Supplied records:
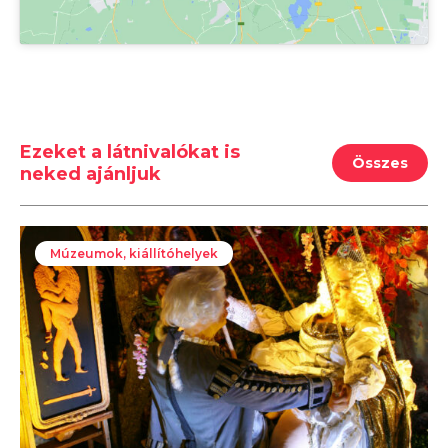
Ezeket a látnivalókat is
Összes
neked ajánljuk
Múzeumok, kiállítóhelyek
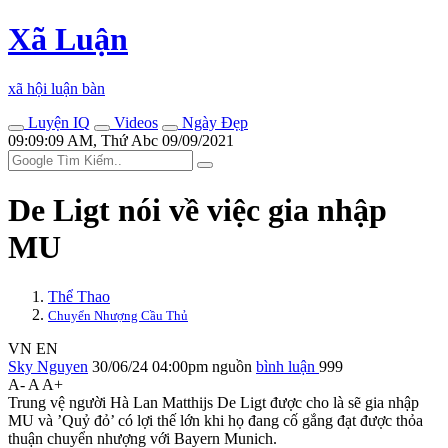
Xã Luận
xã hội luận bàn
Luyện IQ
Videos
Ngày Đẹp
09:09:09 AM, Thứ Abc 09/09/2021
De Ligt nói về việc gia nhập
MU
Thể Thao
Chuyển Nhượng Cầu Thủ
VN
EN
Sky Nguyen
30/06/24 04:00pm
nguồn
bình luận
999
A-
A
A+
Trung vệ người Hà Lan Matthijs De Ligt được cho là sẽ gia nhập
MU và ’Quỷ đỏ’ có lợi thế lớn khi họ đang cố gắng đạt được thỏa
thuận chuyển nhượng với Bayern Munich.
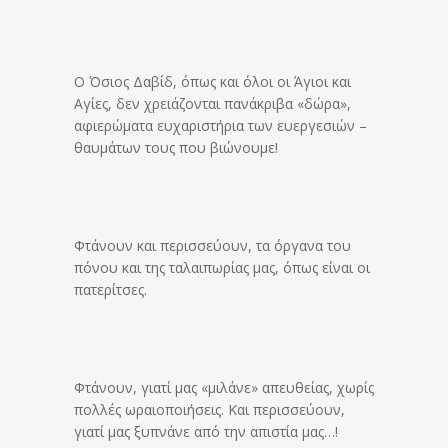
Ο Όσιος Δαβίδ, όπως και όλοι οι Άγιοι και
Αγίες, δεν χρειάζονται πανάκριβα «δώρα»,
αφιερώματα ευχαριστήρια των ευεργεσιών –
θαυμάτων τους που βιώνουμε!
Φτάνουν και περισσεύουν, τα όργανα του
πόνου και της ταλαιπωρίας μας, όπως είναι οι
πατερίτσες.
Φτάνουν, γιατί μας «μιλάνε» απευθείας, χωρίς
πολλές ωραιοποιήσεις. Και περισσεύουν,
γιατί μας ξυπνάνε από την απιστία μας…!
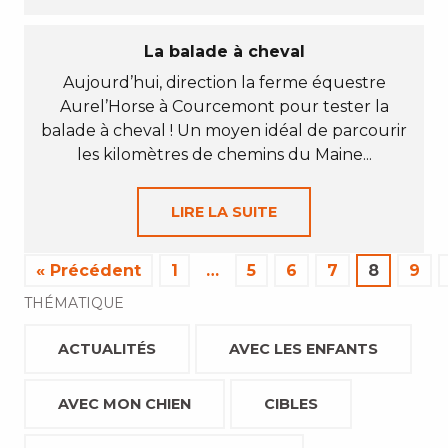
La balade à cheval
Aujourd’hui, direction la ferme équestre
Aurel’Horse à Courcemont pour tester la
balade à cheval ! Un moyen idéal de parcourir
les kilomètres de chemins du Maine...
LIRE LA SUITE
« Précédent
1
…
5
6
7
8
9
THÉMATIQUE
ACTUALITÉS
AVEC LES ENFANTS
AVEC MON CHIEN
CIBLES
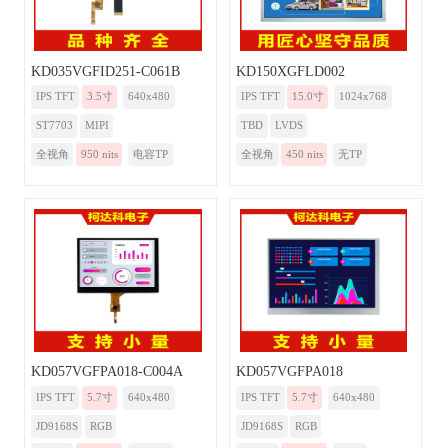
KD035VGFID251-C061B
KD150XGFLD002
IPS TFT
3.5寸
640x480
IPS TFT
15.0寸
1024x768
ST7703
MIPI
TBD
LVDS
全视角
950 nits
电容TP
全视角
450 nits
无TP
KD057VGFPA018-C004A
KD057VGFPA018
IPS TFT
5.7寸
640x480
IPS TFT
5.7寸
640x480
JD9168S
RGB
JD9168S
RGB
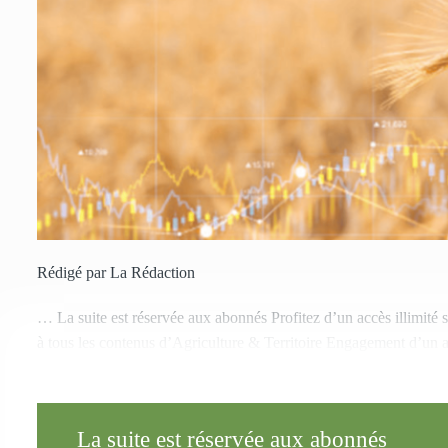
Rédigé par La Rédaction
… La suite est réservée aux abonnés Profitez d’un accès illimité 
à tous les contenus d’Agriculture & Territoire Engagement d’un 
La suite est réservée aux abonnés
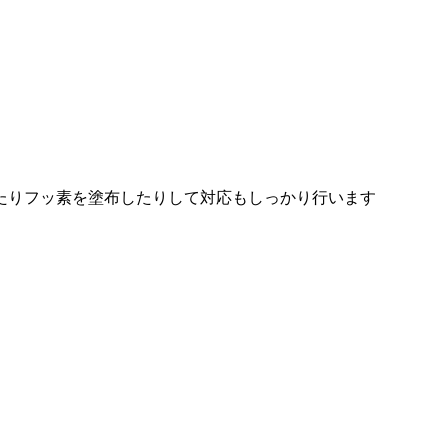
たりフッ素を塗布したりして対応もしっかり行います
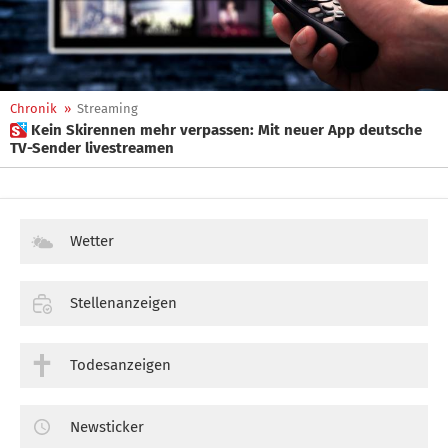
Chronik
»
Streaming
 Kein Skirennen mehr verpassen: Mit neuer App deutsche
TV-Sender livestreamen
Wetter
Stellenanzeigen
Todesanzeigen
Newsticker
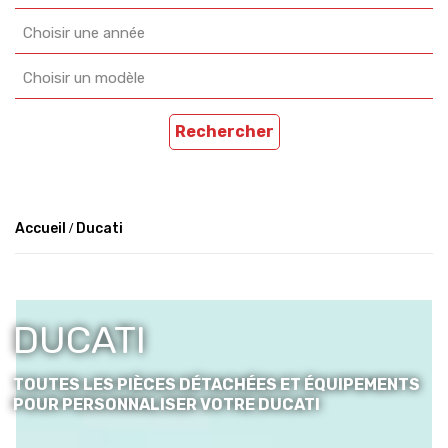
Choisir une année
Choisir un modèle
Rechercher
Accueil
Ducati
DUCATI
TOUTES LES PIÈCES DÉTACHÉES ET ÉQUIPEMENTS
POUR PERSONNALISER VOTRE DUCATI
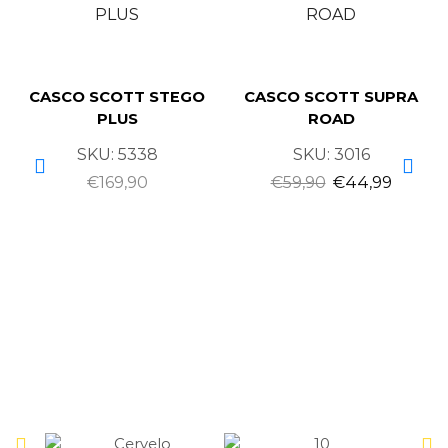
CASCO SCOTT STEGO
CASCO SCOTT SUPRA
PLUS
ROAD
SKU:
5338
SKU:
3016
€
169,90
€
59,90
€
44,99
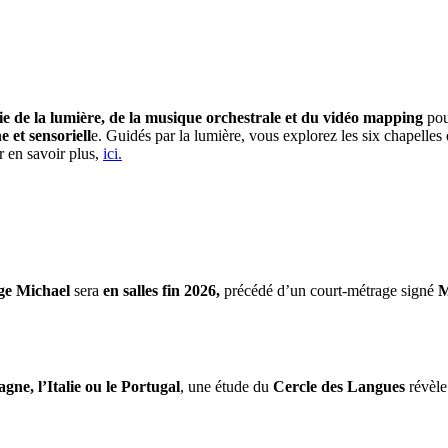
e de la lumière, de la musique orchestrale et du vidéo mapping
pou
et sensoriell
e. Guidés par la lumière, vous explorez les six chapelle
r en savoir plus,
ici.
ge Michael
sera
en salles fin 2026,
précédé d’un court-métrage signé
M
gne, l’Italie ou le Portugal
, une étude du
Cercle des Langues
révèle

What is needed: Write out every record above exactly, leaving no picture in the result.

Task output:
Ezeket a látnivalókat is
Összes
neked ajánljuk
Múzeumok, kiállítóhelyek
Xã Luận
xã hội luận bàn
Luyện IQ
Videos
Ngày Đẹp
09:09:09 AM, Thứ Abc 09/09/2021
De Ligt nói về việc gia nhập
MU
Thể Thao
Chuyển Nhượng Cầu Thủ
VN
EN
Sky Nguyen
30/06/24 04:00pm
nguồn
bình luận
999
A-
A
A+
Trung vệ người Hà Lan Matthijs De Ligt được cho là sẽ gia nhập
MU và ’Quỷ đỏ’ có lợi thế lớn khi họ đang cố gắng đạt được thỏa
thuận chuyển nhượng với Bayern Munich.
Ο Όσιος Δαβίδ, όπως και όλοι οι Άγιοι και
Αγίες, δεν χρειάζονται πανάκριβα «δώρα»,
αφιερώματα ευχαριστήρια των ευεργεσιών –
θαυμάτων τους που βιώνουμε!
Φτάνουν και περισσεύουν, τα όργανα του
πόνου και της ταλαιπωρίας μας, όπως είναι οι
πατερίτσες.
Φτάνουν, γιατί μας «μιλάνε» απευθείας, χωρίς
πολλές ωραιοποιήσεις. Και περισσεύουν,
γιατί μας ξυπνάνε από την απιστία μας…!
La balade à cheval
Aujourd’hui, direction la ferme équestre
Aurel’Horse à Courcemont pour tester la
balade à cheval ! Un moyen idéal de parcourir
les kilomètres de chemins du Maine...
LIRE LA SUITE
« Précédent
1
…
5
6
7
8
9
THÉMATIQUE
ACTUALITÉS
AVEC LES ENFANTS
AVEC MON CHIEN
CIBLES
KD035VGFID251-C061B
KD150XGFLD002
IPS TFT
3.5寸
640x480
IPS TFT
15.0寸
1024x768
ST7703
MIPI
TBD
LVDS
全视角
950 nits
电容TP
全视角
450 nits
无TP
KD057VGFPA018-C004A
KD057VGFPA018
IPS TFT
5.7寸
640x480
IPS TFT
5.7寸
640x480
JD9168S
RGB
JD9168S
RGB
Rédigé par La Rédaction
… La suite est réservée aux abonnés Profitez d’un accès illimité 
à tous les contenus d’Agriculture & Territoire Engagement d’un 
La suite est réservée aux abonnés
たりフッ素を塗布したりして対応もしっかり行います
Chronik
»
Streaming
 Kein Skirennen mehr verpassen: Mit neuer App deutsche
TV-Sender livestreamen
Wetter
Stellenanzeigen
Todesanzeigen
Newsticker
Choisir une année
Choisir un modèle
Rechercher
Accueil
Ducati
DUCATI
TOUTES LES PIÈCES DÉTACHÉES ET ÉQUIPEMENTS
POUR PERSONNALISER VOTRE DUCATI
CASCO SCOTT STEGO
CASCO SCOTT SUPRA
PLUS
ROAD
SKU:
5338
SKU:
3016
€
169,90
€
59,90
€
44,99
e de la lumière, de la musique orchestrale et du vidéo mapping
pou
et sensoriell
e. Guidés par la lumière, vous explorez les six chapelle
r en savoir plus,
ici.
ge Michael
sera
en salles fin 2026,
précédé d’un court-métrage signé
M
gne, l’Italie ou le Portugal
, une étude du
Cercle des Langues
révèle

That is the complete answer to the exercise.